I have the same problem. Did you try the version 2.13.0.pre/d761dfe1 in production?
Hey guys, We are experiencing the same problem. Did you find the underlying cause of the issue? Does upgrading sneakers to 2.13.0.pre solve the problem?
@tomlobato Did you also update Bunny to version 2.22.0 when you upgraded sneakers to version 2.13.0.pre and when the issue was resolved? Because there were a couple of fixes in Bunny gem which might be the fix:
@jondot @michaelklishin Is there an ETA for the release of 2.13.0.pre? Thanks
Hi Guys, actually 2.13.0.pre didnt fully fixed the issue. I still need to do more tests to find a set of versions and configuration to have it working. For now, I`ve disabled the automatic kubernetes upgrades.
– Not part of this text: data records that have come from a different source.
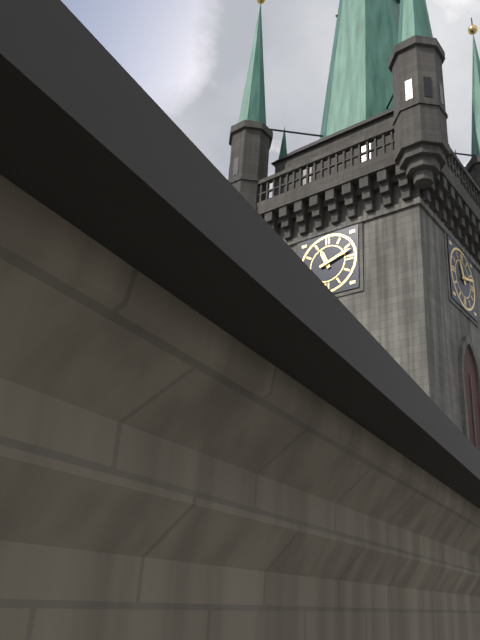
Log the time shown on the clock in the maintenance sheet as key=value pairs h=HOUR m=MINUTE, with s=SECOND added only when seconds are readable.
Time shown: h=11 m=12
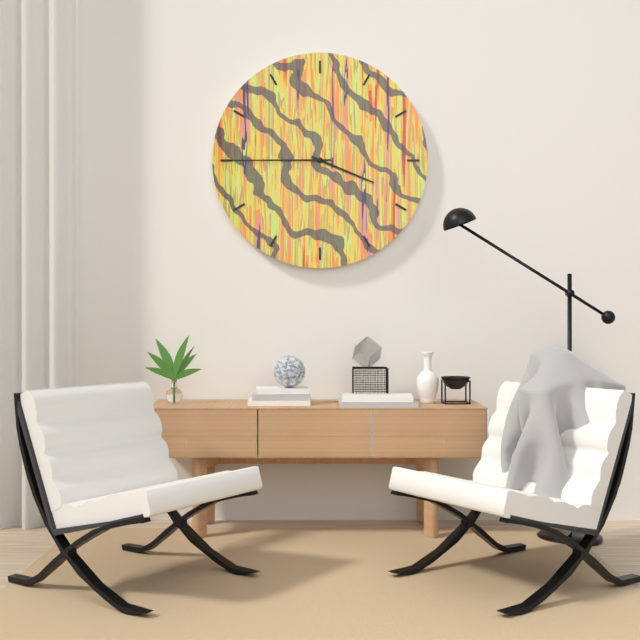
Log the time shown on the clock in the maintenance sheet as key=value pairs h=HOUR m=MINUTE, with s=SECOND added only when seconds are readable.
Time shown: h=3 m=45
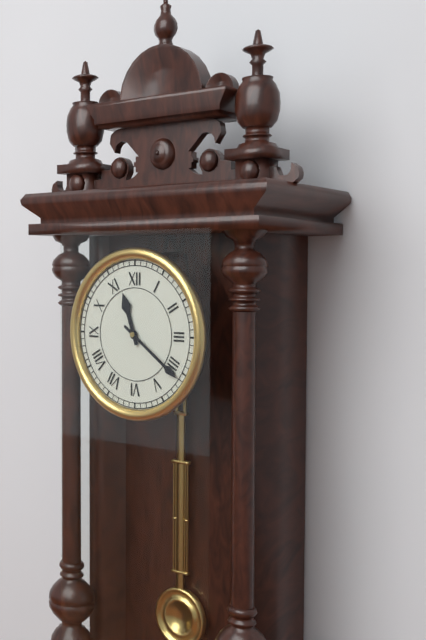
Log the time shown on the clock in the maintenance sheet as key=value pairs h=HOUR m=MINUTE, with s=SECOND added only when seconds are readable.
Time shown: h=11 m=21
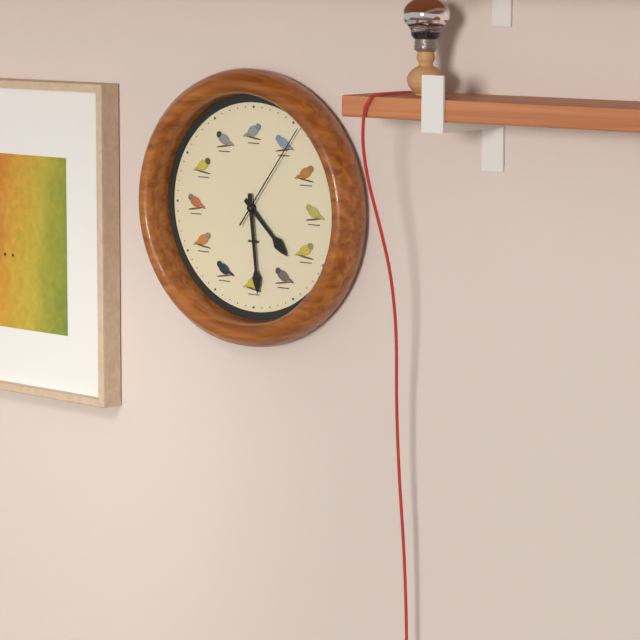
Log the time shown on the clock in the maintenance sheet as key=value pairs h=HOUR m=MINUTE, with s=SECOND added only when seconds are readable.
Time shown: h=4 m=29 s=6
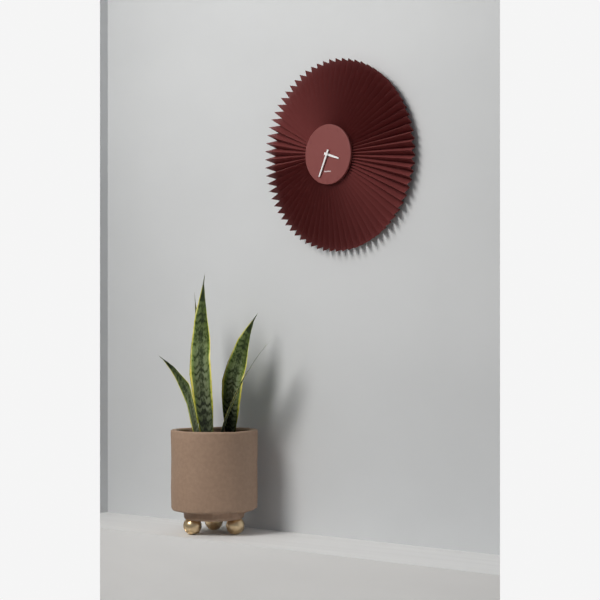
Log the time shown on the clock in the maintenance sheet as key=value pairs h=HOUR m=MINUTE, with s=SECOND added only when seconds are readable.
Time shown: h=3 m=34
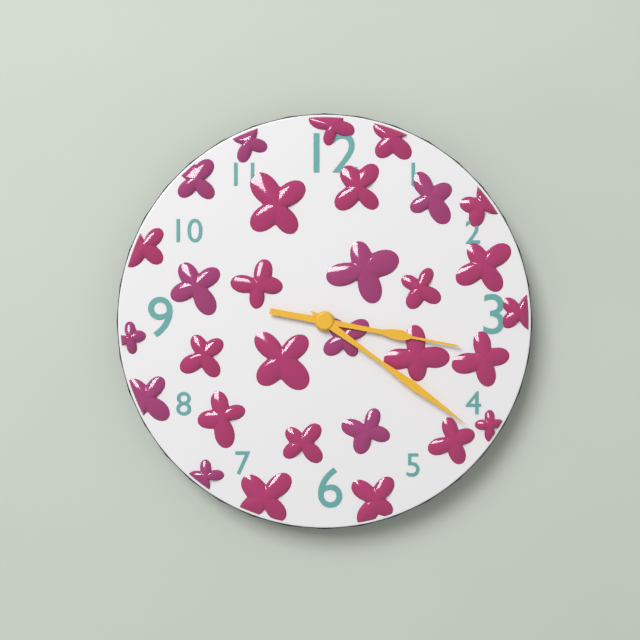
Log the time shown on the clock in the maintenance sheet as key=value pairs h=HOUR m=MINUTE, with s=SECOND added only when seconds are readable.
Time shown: h=3 m=21
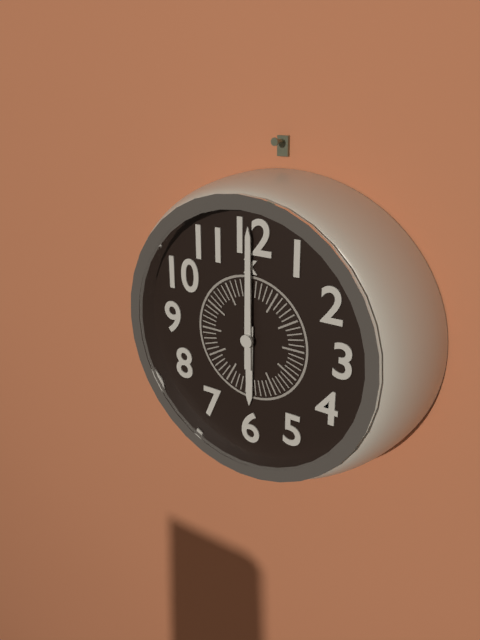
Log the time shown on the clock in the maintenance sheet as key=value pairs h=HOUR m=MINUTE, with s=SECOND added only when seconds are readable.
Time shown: h=6 m=0
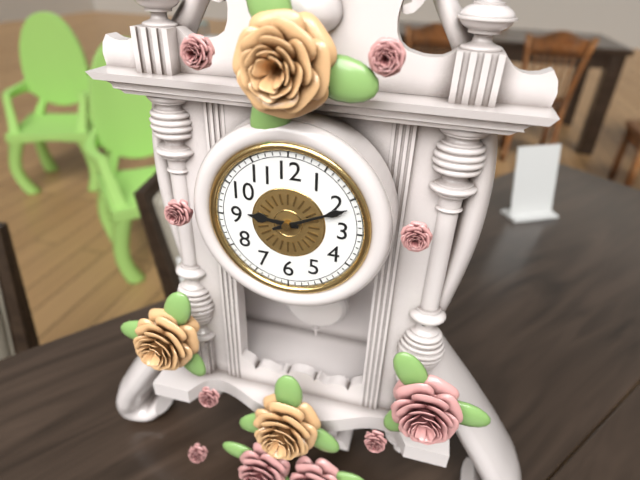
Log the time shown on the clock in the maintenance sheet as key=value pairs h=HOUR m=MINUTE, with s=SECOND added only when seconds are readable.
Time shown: h=9 m=11
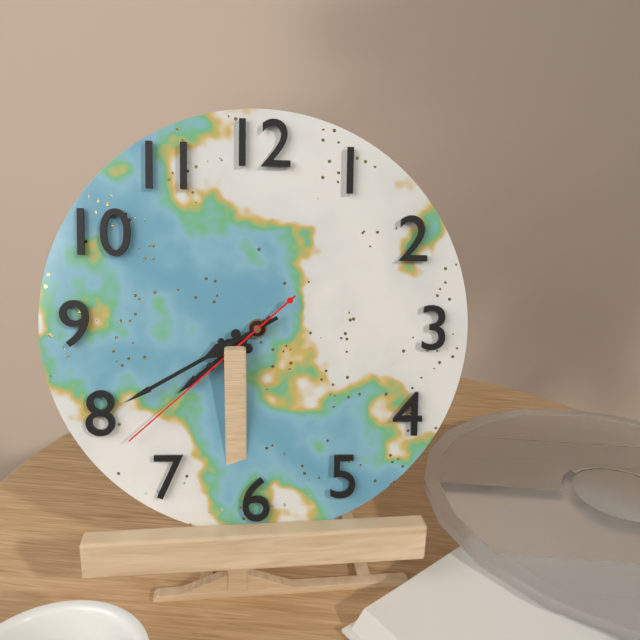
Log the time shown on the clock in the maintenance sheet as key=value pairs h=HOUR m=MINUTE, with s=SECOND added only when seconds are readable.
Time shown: h=7 m=40 s=38
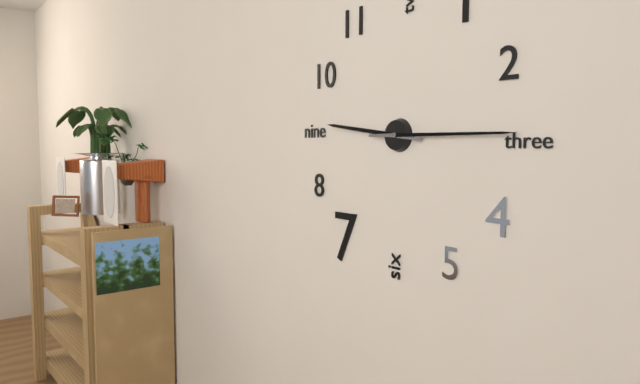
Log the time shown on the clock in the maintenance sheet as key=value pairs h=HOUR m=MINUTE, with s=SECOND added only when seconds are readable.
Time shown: h=9 m=15
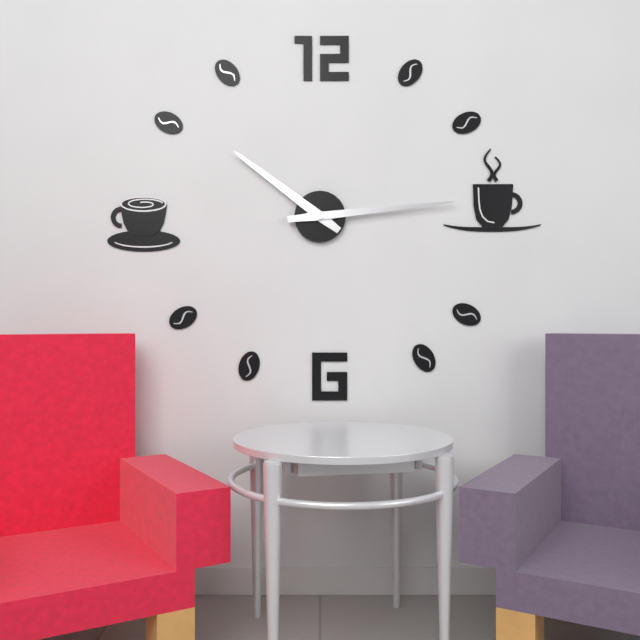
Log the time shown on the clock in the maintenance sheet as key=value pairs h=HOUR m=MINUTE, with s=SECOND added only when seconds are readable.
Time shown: h=10 m=14
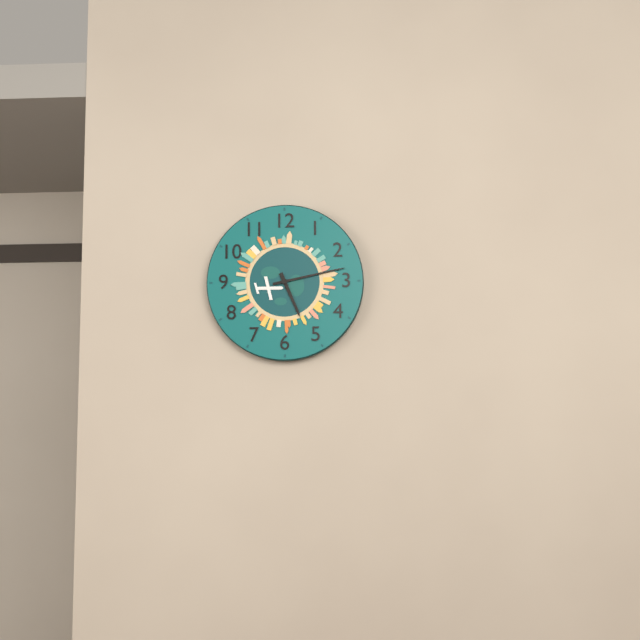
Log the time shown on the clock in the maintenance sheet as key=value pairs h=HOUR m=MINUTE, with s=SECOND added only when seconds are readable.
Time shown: h=5 m=13
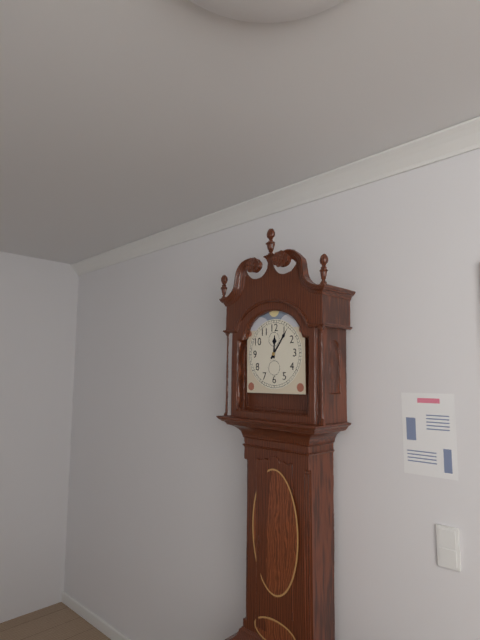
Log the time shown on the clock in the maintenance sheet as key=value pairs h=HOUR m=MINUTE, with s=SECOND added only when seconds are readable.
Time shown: h=12 m=6
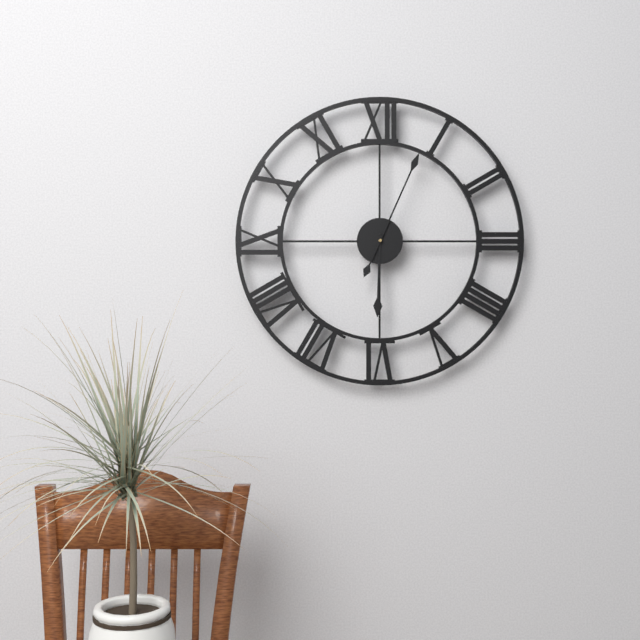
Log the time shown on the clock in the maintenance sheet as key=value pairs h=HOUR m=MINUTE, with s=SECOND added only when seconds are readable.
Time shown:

So, after a manual upgrade, I restart the workers manually.
I am using sneakers 2.12.0 (bunny 2.20.2) with a Rabbitmq 3.10.6 cluster in Kubernetes, connecting to the headless service.
When Rabbitmq servers restarts (via k8s stateful-set rollout or k8s cluster version upgrade), the consumers are able to recover the connection but does not recreate the previously existing channels, so unable to process the messages.
If testing the same scenario but directly with Bunny, without sneakers, it recreates the channels as expected. I have tested with a single thread worker and multiple threads. I have tested with classic and quorum queues.
Below is the debug logs from the moment the server sends the shutdown to sneakers consumer.
I would be very grateful if someone have any pointer to fix/understand/further debug this situation.